- **THE INPUT**:
· · ·
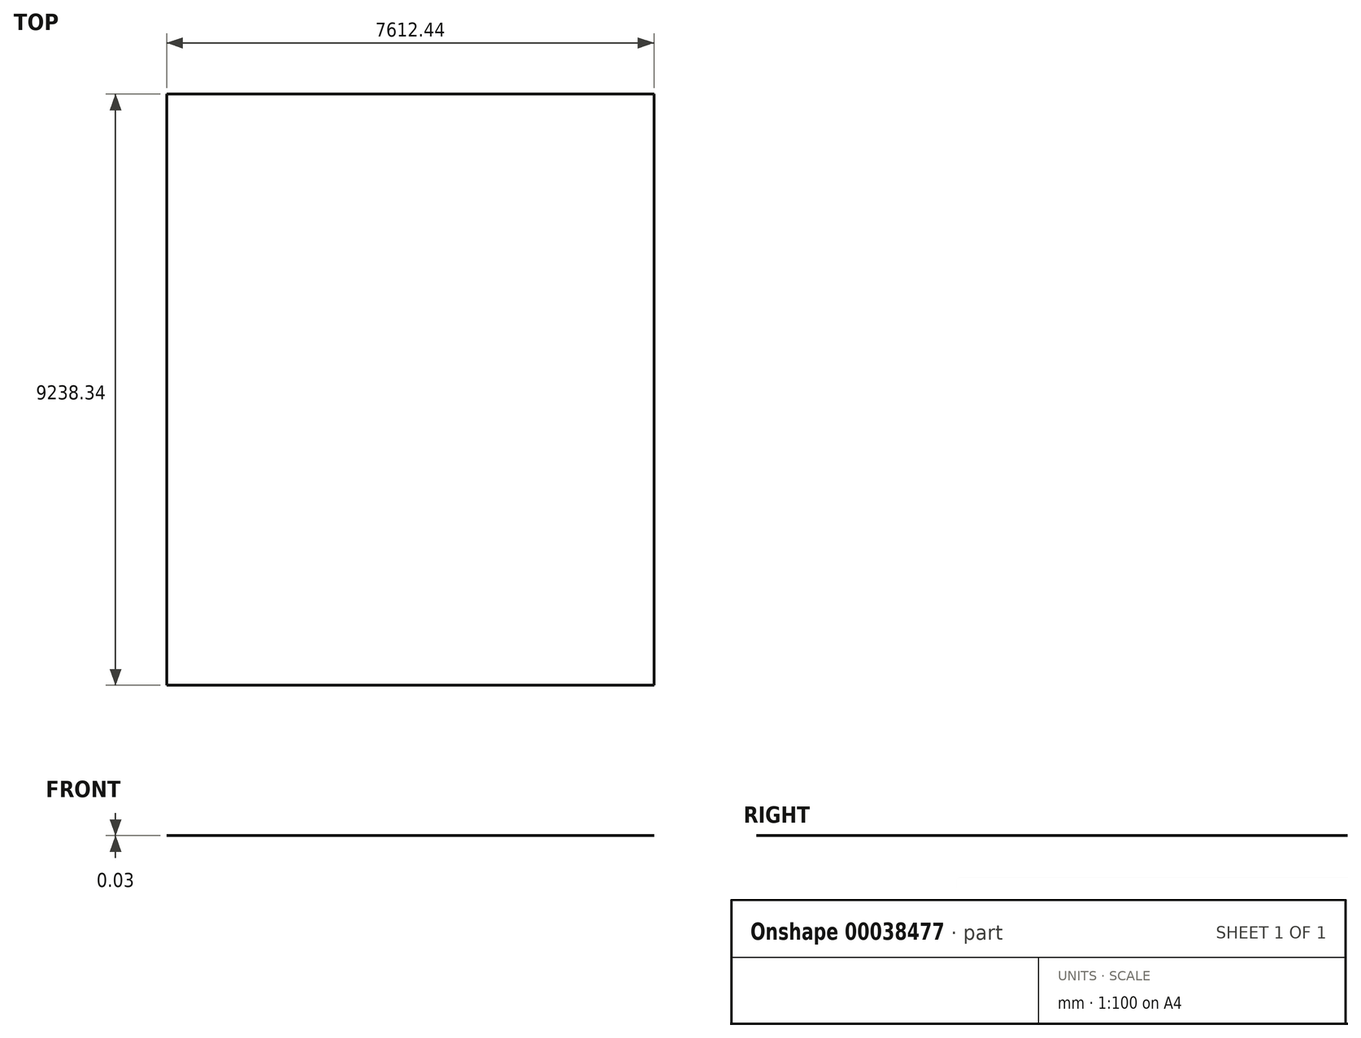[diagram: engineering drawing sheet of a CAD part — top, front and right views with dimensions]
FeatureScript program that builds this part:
· · ·
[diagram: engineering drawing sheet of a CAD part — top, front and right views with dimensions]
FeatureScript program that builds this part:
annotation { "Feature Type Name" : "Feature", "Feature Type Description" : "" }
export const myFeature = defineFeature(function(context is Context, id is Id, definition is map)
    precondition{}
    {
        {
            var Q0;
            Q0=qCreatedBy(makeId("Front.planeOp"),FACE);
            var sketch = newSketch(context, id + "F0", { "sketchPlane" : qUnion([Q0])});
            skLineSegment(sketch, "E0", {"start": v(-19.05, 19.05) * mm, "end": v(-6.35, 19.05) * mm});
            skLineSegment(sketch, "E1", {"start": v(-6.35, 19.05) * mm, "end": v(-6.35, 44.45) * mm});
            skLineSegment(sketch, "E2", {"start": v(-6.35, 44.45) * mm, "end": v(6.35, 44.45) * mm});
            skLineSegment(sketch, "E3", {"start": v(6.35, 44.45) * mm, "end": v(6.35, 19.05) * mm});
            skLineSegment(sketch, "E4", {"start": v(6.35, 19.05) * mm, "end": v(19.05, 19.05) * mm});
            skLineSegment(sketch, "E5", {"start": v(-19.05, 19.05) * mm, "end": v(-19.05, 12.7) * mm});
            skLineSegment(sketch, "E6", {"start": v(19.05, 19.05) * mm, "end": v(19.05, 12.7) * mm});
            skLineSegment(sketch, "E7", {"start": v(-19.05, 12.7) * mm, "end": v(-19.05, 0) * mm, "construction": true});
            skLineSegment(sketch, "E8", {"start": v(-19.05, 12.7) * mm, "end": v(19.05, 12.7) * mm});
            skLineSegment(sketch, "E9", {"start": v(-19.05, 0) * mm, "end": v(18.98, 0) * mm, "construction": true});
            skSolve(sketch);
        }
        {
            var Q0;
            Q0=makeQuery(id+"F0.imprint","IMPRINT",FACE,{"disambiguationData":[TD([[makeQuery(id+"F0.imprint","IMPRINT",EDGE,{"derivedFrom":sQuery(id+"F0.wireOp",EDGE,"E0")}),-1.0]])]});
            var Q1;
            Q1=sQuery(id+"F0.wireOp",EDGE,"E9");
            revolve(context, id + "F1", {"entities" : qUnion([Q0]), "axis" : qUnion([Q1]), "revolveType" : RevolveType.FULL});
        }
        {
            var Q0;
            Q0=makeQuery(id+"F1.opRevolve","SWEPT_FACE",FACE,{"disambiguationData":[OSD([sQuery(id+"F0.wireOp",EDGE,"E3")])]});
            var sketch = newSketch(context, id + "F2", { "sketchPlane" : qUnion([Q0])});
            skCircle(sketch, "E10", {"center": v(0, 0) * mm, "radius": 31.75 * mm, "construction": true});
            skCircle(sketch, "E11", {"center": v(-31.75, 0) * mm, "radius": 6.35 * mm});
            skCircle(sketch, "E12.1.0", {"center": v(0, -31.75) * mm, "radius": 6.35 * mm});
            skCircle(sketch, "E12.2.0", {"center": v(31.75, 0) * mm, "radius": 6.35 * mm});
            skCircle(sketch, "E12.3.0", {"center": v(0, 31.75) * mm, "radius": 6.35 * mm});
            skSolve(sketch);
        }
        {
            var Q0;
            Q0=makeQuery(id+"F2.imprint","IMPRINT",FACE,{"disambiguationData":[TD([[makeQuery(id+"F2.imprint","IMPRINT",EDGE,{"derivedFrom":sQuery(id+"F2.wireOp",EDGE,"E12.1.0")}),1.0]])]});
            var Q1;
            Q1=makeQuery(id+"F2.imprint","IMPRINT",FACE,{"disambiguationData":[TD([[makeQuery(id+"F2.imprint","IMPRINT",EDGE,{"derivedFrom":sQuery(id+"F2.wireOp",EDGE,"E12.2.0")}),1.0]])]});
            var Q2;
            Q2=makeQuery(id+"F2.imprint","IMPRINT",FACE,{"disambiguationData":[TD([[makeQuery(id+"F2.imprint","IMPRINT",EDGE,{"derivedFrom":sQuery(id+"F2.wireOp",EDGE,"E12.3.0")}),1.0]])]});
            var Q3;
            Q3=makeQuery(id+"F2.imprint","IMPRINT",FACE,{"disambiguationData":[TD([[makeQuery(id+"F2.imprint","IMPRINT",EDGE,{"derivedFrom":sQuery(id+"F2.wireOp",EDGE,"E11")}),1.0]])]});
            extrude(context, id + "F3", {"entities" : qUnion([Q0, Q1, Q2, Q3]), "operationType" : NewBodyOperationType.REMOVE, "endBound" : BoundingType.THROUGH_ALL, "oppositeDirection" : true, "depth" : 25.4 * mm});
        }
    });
· · ·
- **TASK INSTRUCTIONS**: List every line in the records that contains the string "imprint", copying each line in full. Case matters.

- **RESPONSE TO THIS TASK**:
            Q0=makeQuery(id+"F0.imprint","IMPRINT",FACE,{"disambiguationData":[TD([[makeQuery(id+"F0.imprint","IMPRINT",EDGE,{"derivedFrom":sQuery(id+"F0.wireOp",EDGE,"E0")}),-1.0]])]});
            Q0=makeQuery(id+"F2.imprint","IMPRINT",FACE,{"disambiguationData":[TD([[makeQuery(id+"F2.imprint","IMPRINT",EDGE,{"derivedFrom":sQuery(id+"F2.wireOp",EDGE,"E12.1.0")}),1.0]])]});
            Q1=makeQuery(id+"F2.imprint","IMPRINT",FACE,{"disambiguationData":[TD([[makeQuery(id+"F2.imprint","IMPRINT",EDGE,{"derivedFrom":sQuery(id+"F2.wireOp",EDGE,"E12.2.0")}),1.0]])]});
            Q2=makeQuery(id+"F2.imprint","IMPRINT",FACE,{"disambiguationData":[TD([[makeQuery(id+"F2.imprint","IMPRINT",EDGE,{"derivedFrom":sQuery(id+"F2.wireOp",EDGE,"E12.3.0")}),1.0]])]});
            Q3=makeQuery(id+"F2.imprint","IMPRINT",FACE,{"disambiguationData":[TD([[makeQuery(id+"F2.imprint","IMPRINT",EDGE,{"derivedFrom":sQuery(id+"F2.wireOp",EDGE,"E11")}),1.0]])]});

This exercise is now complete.